Outside The Stone Pony, the legendary Jersey shore rock club where Clemons, Springsteen and other E Street band mates cut their musical teeth, Clemons loomed large as ever hours after his death Saturday from complications of a stroke.
"It's a sad day for music and for Asbury Park," said Caroline O'Toole, the club's general manager. "He was huge here at the Jersey shore. He was 'The Big Man,' but he was an even bigger man here. His presence was just enormous and unbelievable. No one who has ever played at our club in all the decades was ever like him."
The Stone Pony will open its doors at noon Sunday to let Clemons' fans gather and reminisce about his storied career.
Within hours of his death, fans were slowly stopping by the club, which was hosting an unrelated act catering to a younger crowd Saturday night. Flowers, a candle and a handwritten sign saying "RIP Big Man" sprouted outside the building.
Phil Kuntz stopped to place a small yellow flower on a decorative white fence at the club entrance. Nearby, someone taped a handwritten sign that read simply "RIP Big Man."
"I'll never hear 'Jungleland' played live again, and that's a bummer," said Kuntz, 51, who had seen Clemons perform with Springsteen in excess of 200 times.
Brian Gay, 37, of Fair Haven, was watching a roller derby show at Convention Hall two blocks away when Clemons' death was announced, and he, too, went to the Stone Pony to pay respects.
"You knew it was coming but it still hits you like a ton of bricks," he said. "It just hurts. As a kid some of my earliest memories were of listening to his music. It feels right to be in Asbury Park tonight."
John D'Esposito, a talent buyer for the concert promoter Live Nation, also stopped by The Stone Pony to honor The Big Man.
"Asbury Park is crying right now," he said. "It's like the whole city is one big teardrop. Our Pied Piper is gone."
Kyle Brendle, the house promoter at the Stone Pony, said Springsteen and Clemons played routinely at the club in the 1970s -ut usually as unannounced acts.
"They never performed here as The E Street Band," he said. "It was usually that they'd jump up on stage, unannounced, and rock out, 'cause they were here so often."

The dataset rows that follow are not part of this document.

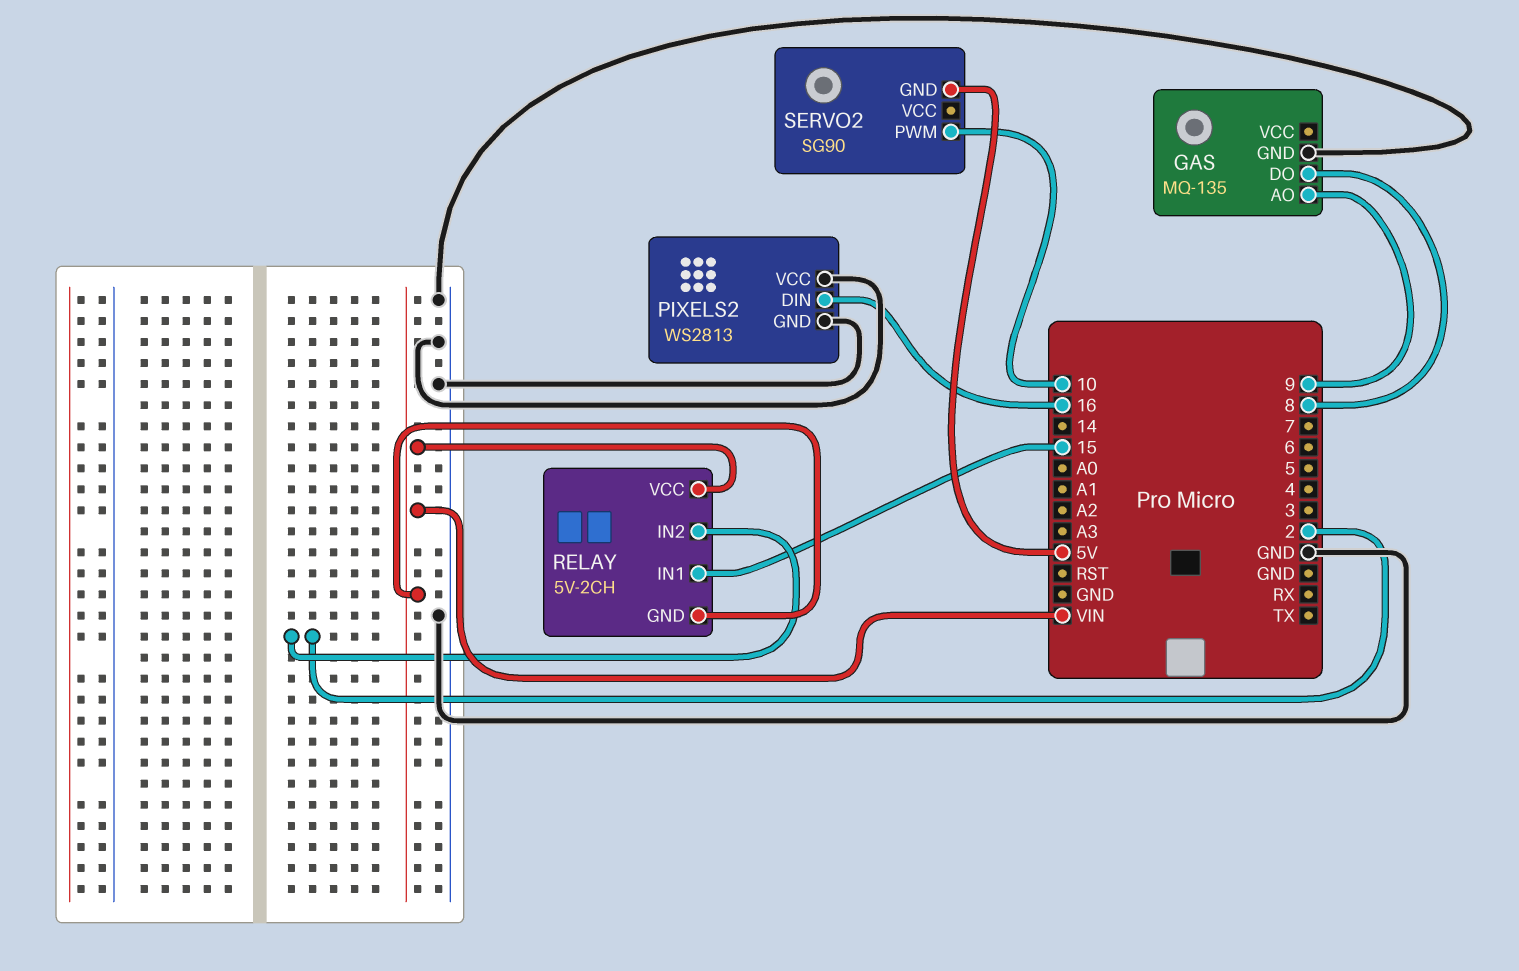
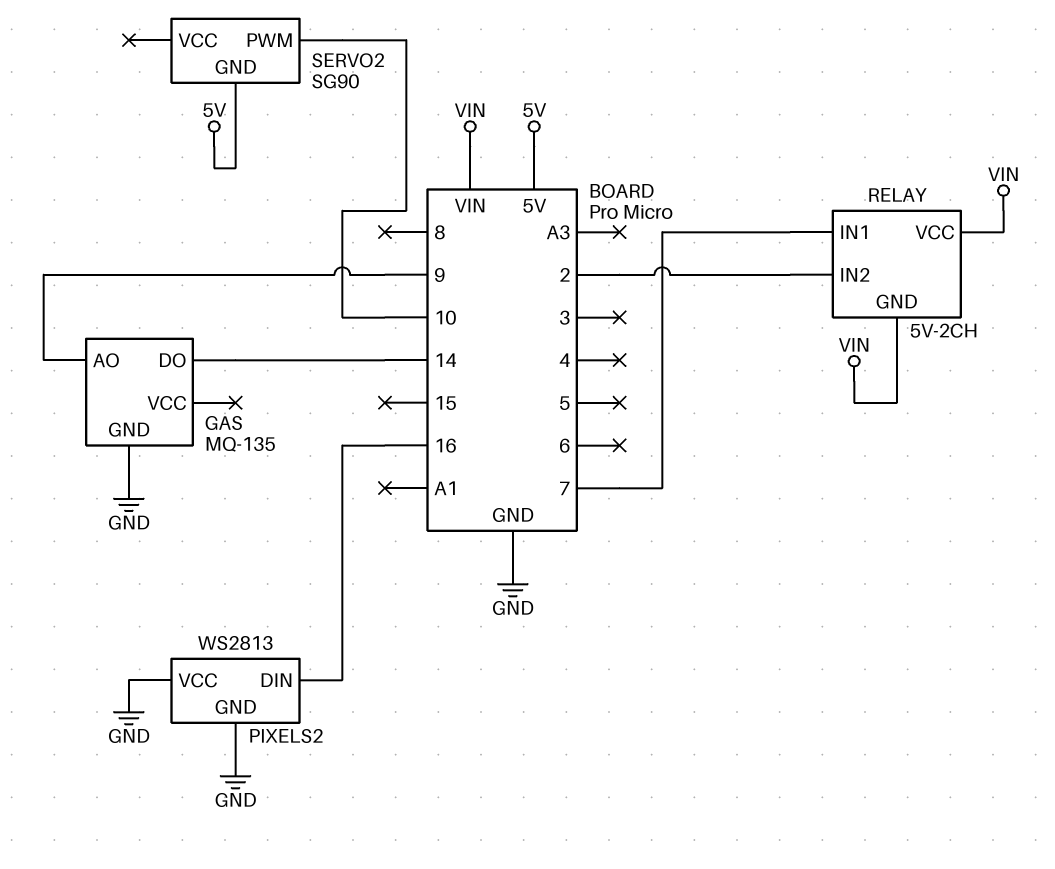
GAS pin DO: 8 -> 14
RELAY pin IN1: 15 -> 7

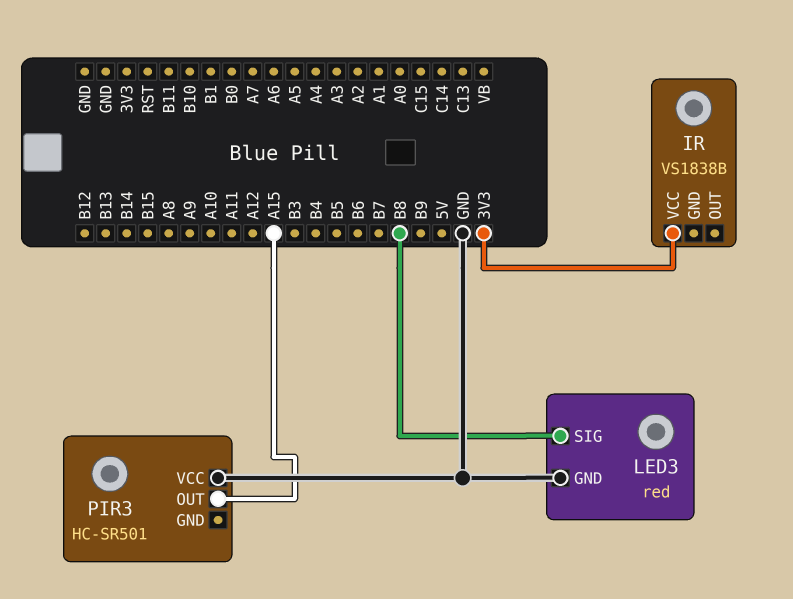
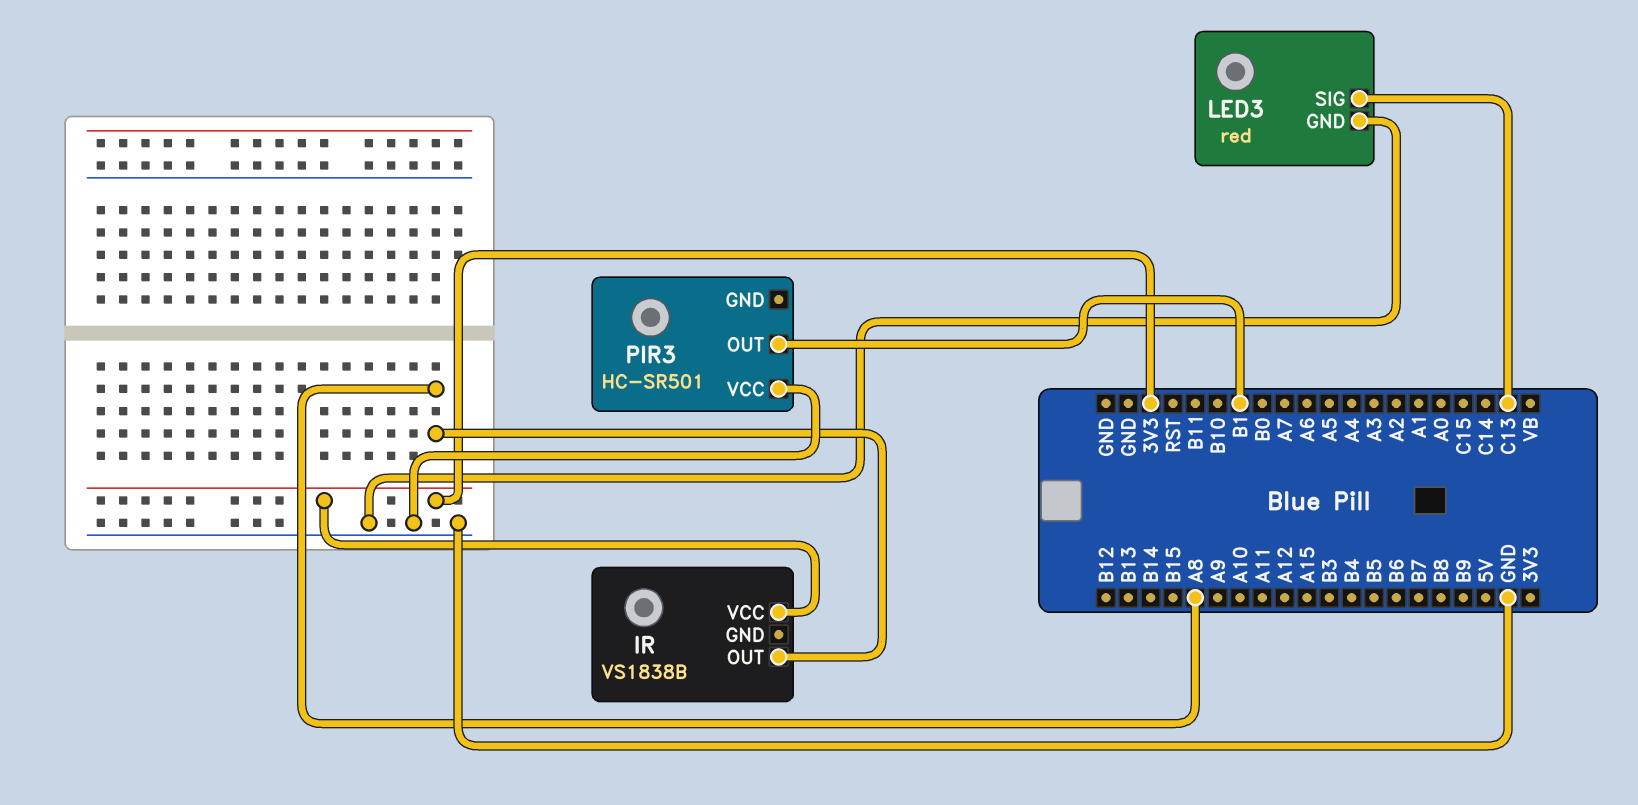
IR pin OUT: none -> A8
LED3 pin SIG: B8 -> C13
PIR3 pin OUT: A15 -> B1

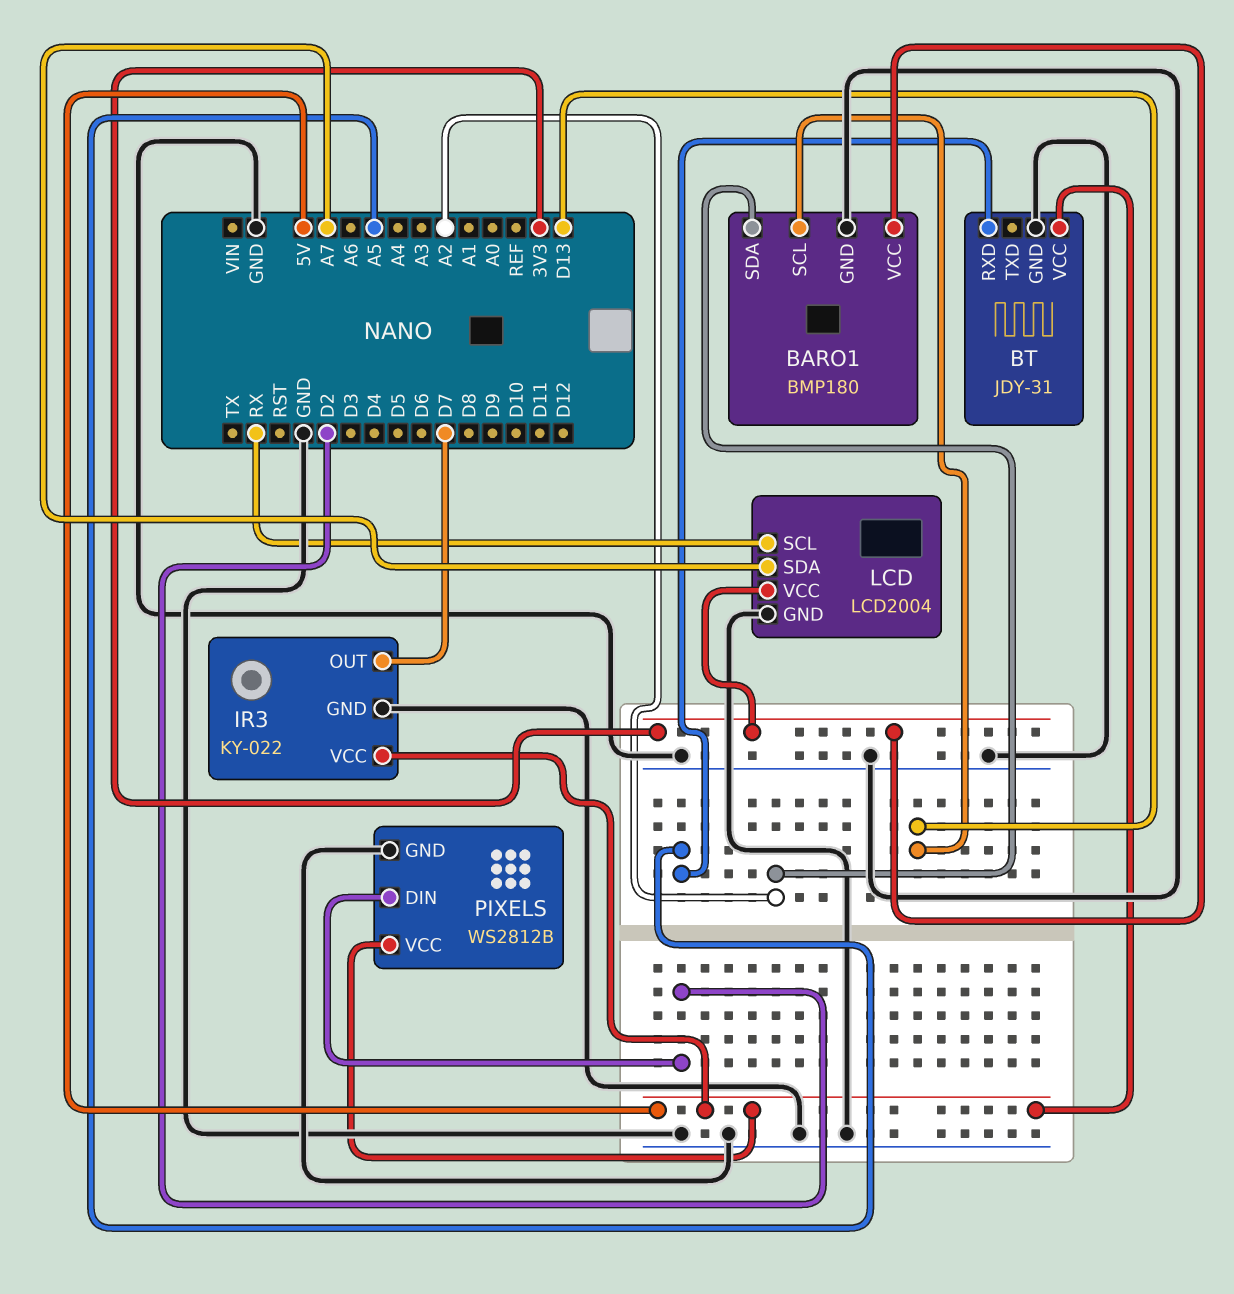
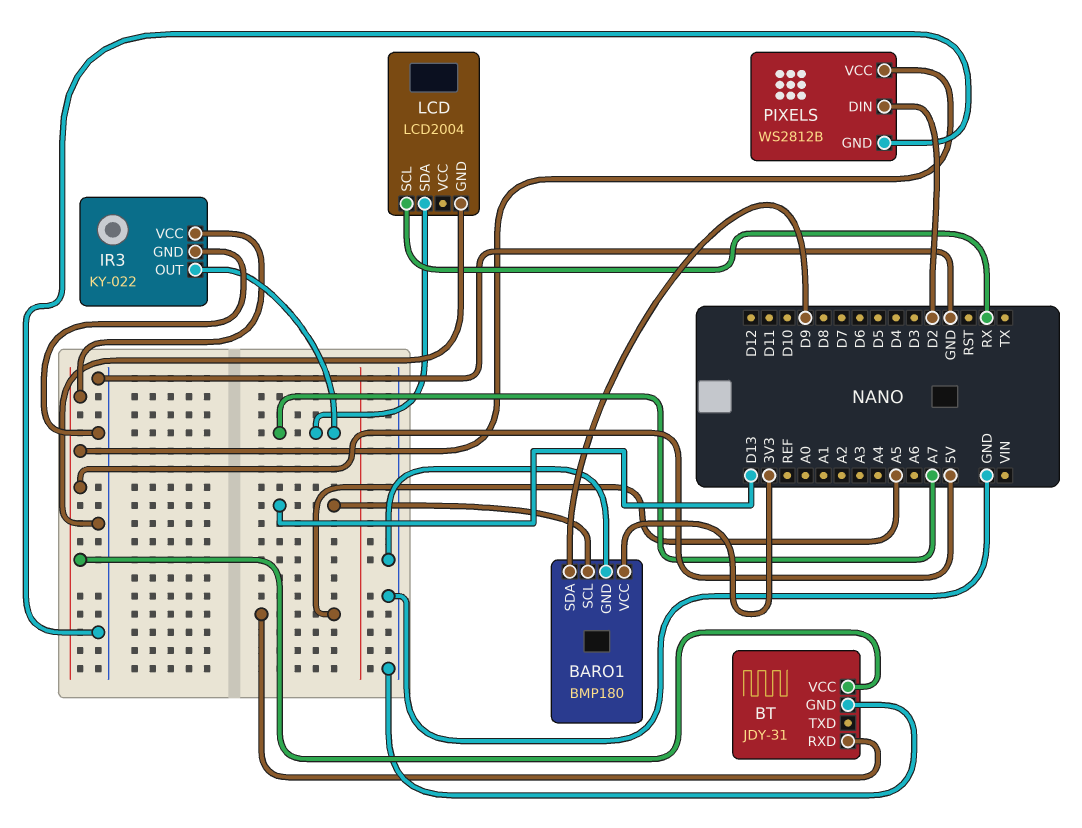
BARO1 pin SDA: A2 -> D9
IR3 pin OUT: D7 -> A7
LCD pin VCC: 3V3 -> none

The last time Clemons played the club was at a solo show in the summer of 2006, Brendle said. O'Toole laughed as she recalled having to find a masseuse for Clemons, who complained of an aching back that night.
"It was a Saturday night in the middle of the summer, and not exactly easy to come up with a masseuse on short notice," she said, "So I called this woman I knew, who wasn't a masseuse. I told her, 'If he asks if you're really a masseuse, just say yes.'"
O'Toole said Clemons, Springsteen and the E Street Band helped rebuild Asbury Park from a struggling, faded seaside resort in the early '70s to a rebounding, hip culture center. His raucous sax solos helped define the Jersey shore sound of the '70s and '80s, a genre that also included Southside Johnny and the Asbury Jukes, and occasionally, a young Jon Bon Jovi.
"He played a huge part in making this city what it is today," she said. "Losing part of our musical and personal history, well, it really, really hurts."